Procrastination is not typically a function of laziness, apathy or work ethic as it is often regarded to be. It’s a neurotic self-defense behavior that develops to protect a person’s sense of self-worth.
You see, procrastinators tend to be people who have, for whatever reason, developed to perceive an unusually strong association between their performance and their value as a person. This makes failure or criticism disproportionately painful, which leads naturally to hesitancy when it comes to the prospect of doing anything that reflects their ability — which is pretty much everything…
Because it is rewarding on the short term, procrastination eventually takes on the form of an addiction to the temporary relief from these deep-rooted fears. Procrastinators get an extremely gratifying “hit” whenever they decide to let themselves off the hook for the rest of the day, only to wake up to a more tightly squeezed day with even less confidence.

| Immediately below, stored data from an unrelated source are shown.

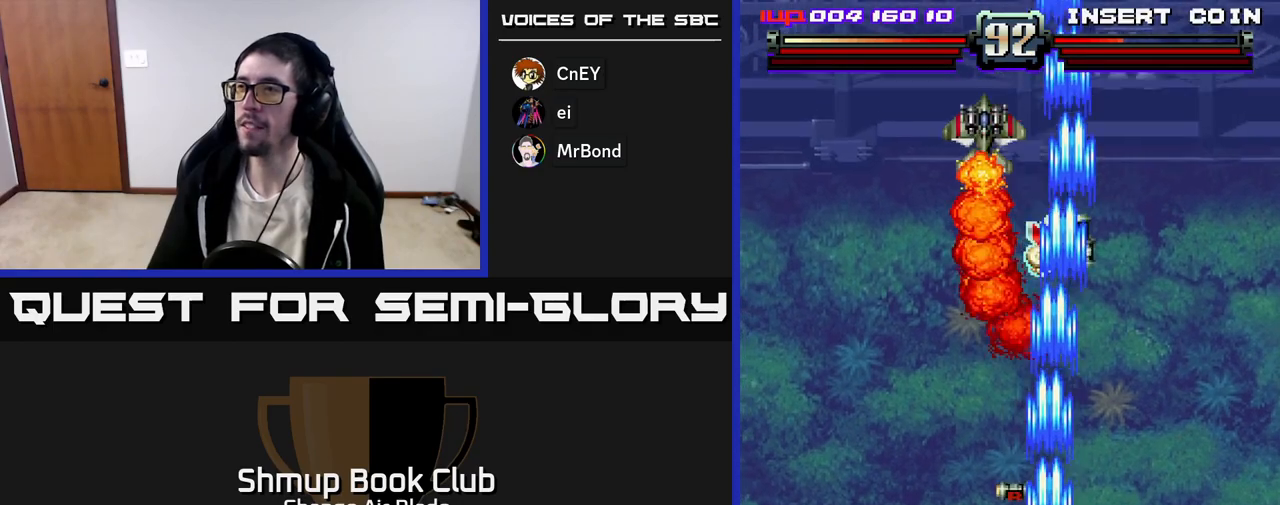
{"buttons": ["A", "DPAD_RIGHT"], "left_stick": "center", "right_stick": "center", "events": [[50, "DPAD_LEFT", "down"], [117, "DPAD_DOWN", "up"], [183, "DPAD_UP", "down"], [200, "DPAD_LEFT", "up"], [350, "DPAD_RIGHT", "down"], [383, "DPAD_RIGHT", "up"], [467, "DPAD_RIGHT", "down"], [500, "DPAD_UP", "up"]]}
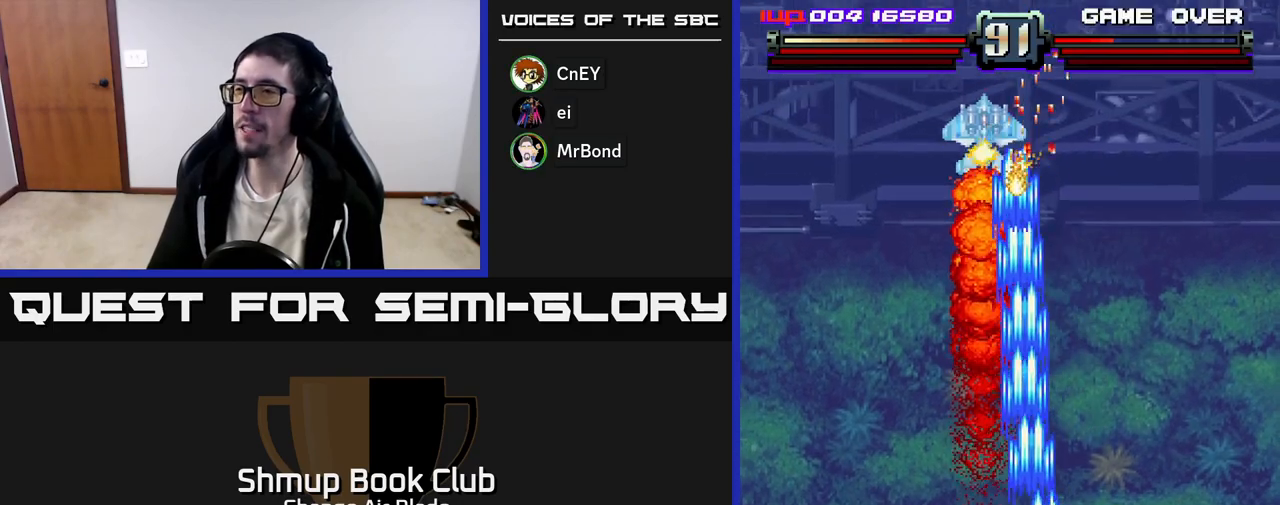
{"buttons": ["A", "DPAD_DOWN"], "left_stick": "center", "right_stick": "center", "events": [[83, "DPAD_DOWN", "down"], [117, "DPAD_RIGHT", "up"], [150, "DPAD_LEFT", "down"], [433, "DPAD_LEFT", "up"]]}
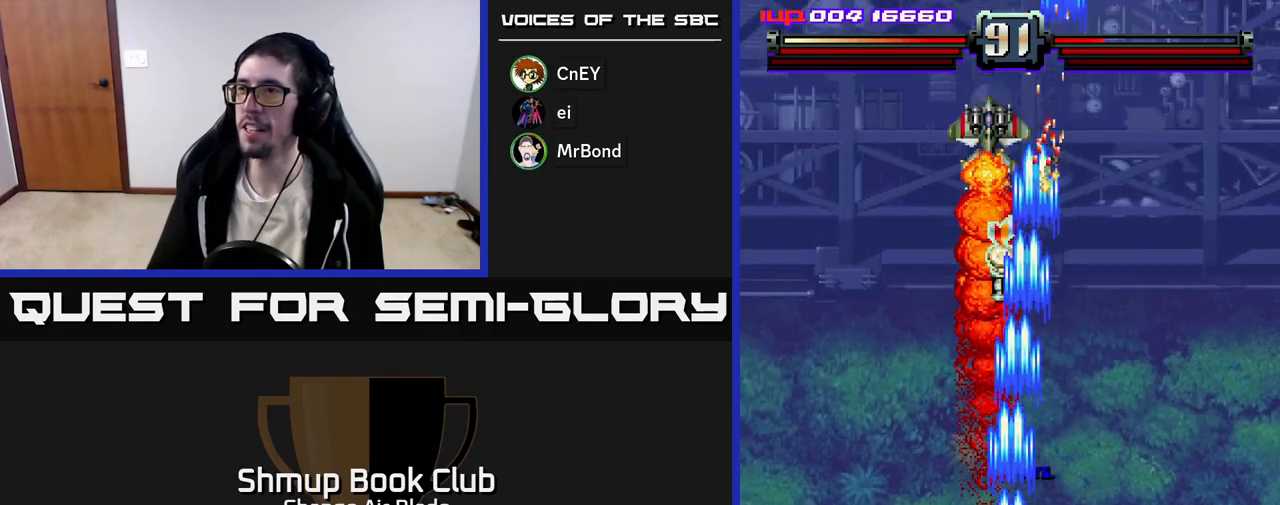
{"buttons": ["A", "DPAD_UP"], "left_stick": "center", "right_stick": "center", "events": [[83, "DPAD_LEFT", "down"], [100, "DPAD_DOWN", "up"], [183, "DPAD_LEFT", "up"], [183, "DPAD_UP", "down"]]}
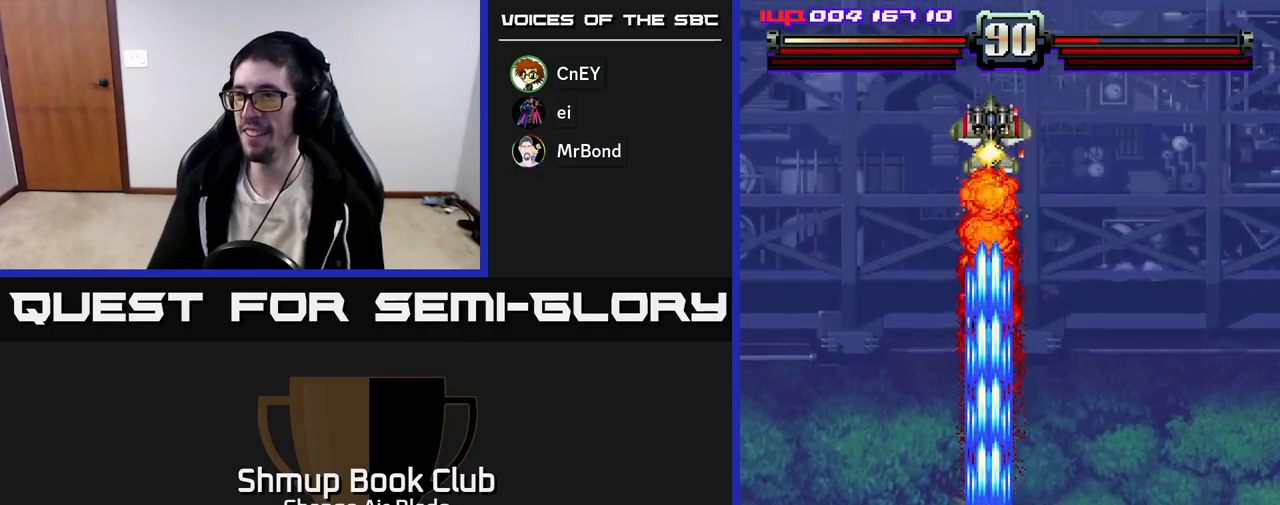
{"buttons": ["A", "DPAD_DOWN", "DPAD_RIGHT"], "left_stick": "center", "right_stick": "center", "events": [[17, "DPAD_RIGHT", "down"], [117, "DPAD_RIGHT", "up"], [183, "DPAD_LEFT", "down"], [350, "DPAD_LEFT", "up"], [383, "DPAD_RIGHT", "down"], [400, "DPAD_UP", "up"], [483, "DPAD_DOWN", "down"]]}
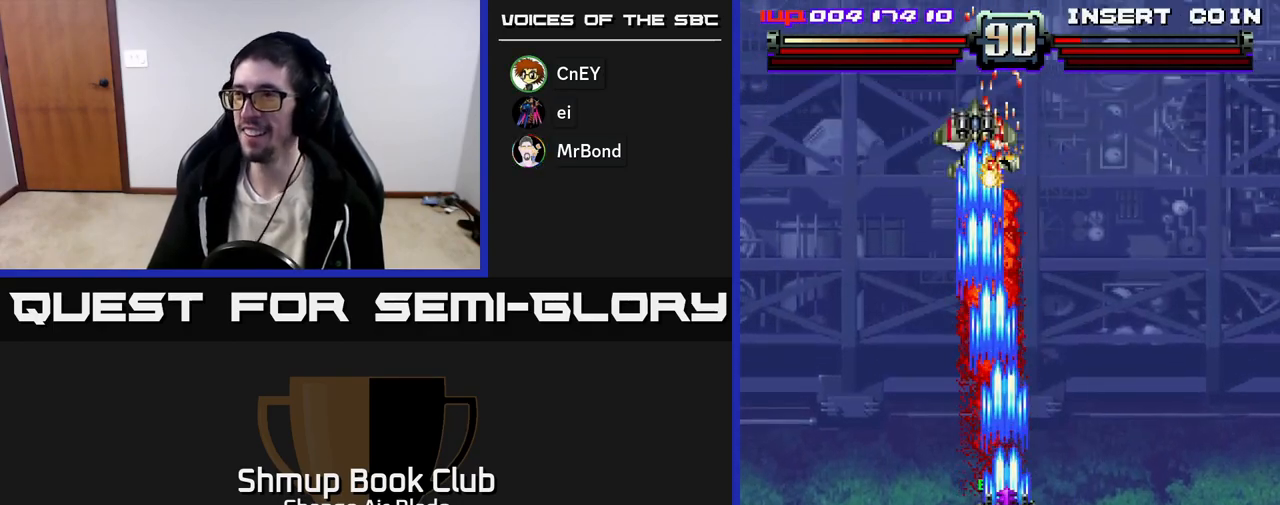
{"buttons": ["A", "DPAD_DOWN"], "left_stick": "center", "right_stick": "center", "events": [[17, "DPAD_RIGHT", "up"], [283, "DPAD_LEFT", "down"], [367, "DPAD_DOWN", "up"], [450, "DPAD_DOWN", "down"], [467, "DPAD_LEFT", "up"]]}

Once a pattern of procrastination is established, it can be perpetuated for reasons other than the fear of failure. For example, if you know you have a track record of taking weeks to finally do something that might only take two hours if you weren’t averse to it, you begin to see every non-simple task as a potentially endless struggle. So a modest list of 10-12 medium-complexity to-do’s might represent to you an insurmountable amount of work, so it feels hopeless just to start one little part of one task. This hones a hair-trigger overwhelm response, and life gets really difficult really easily.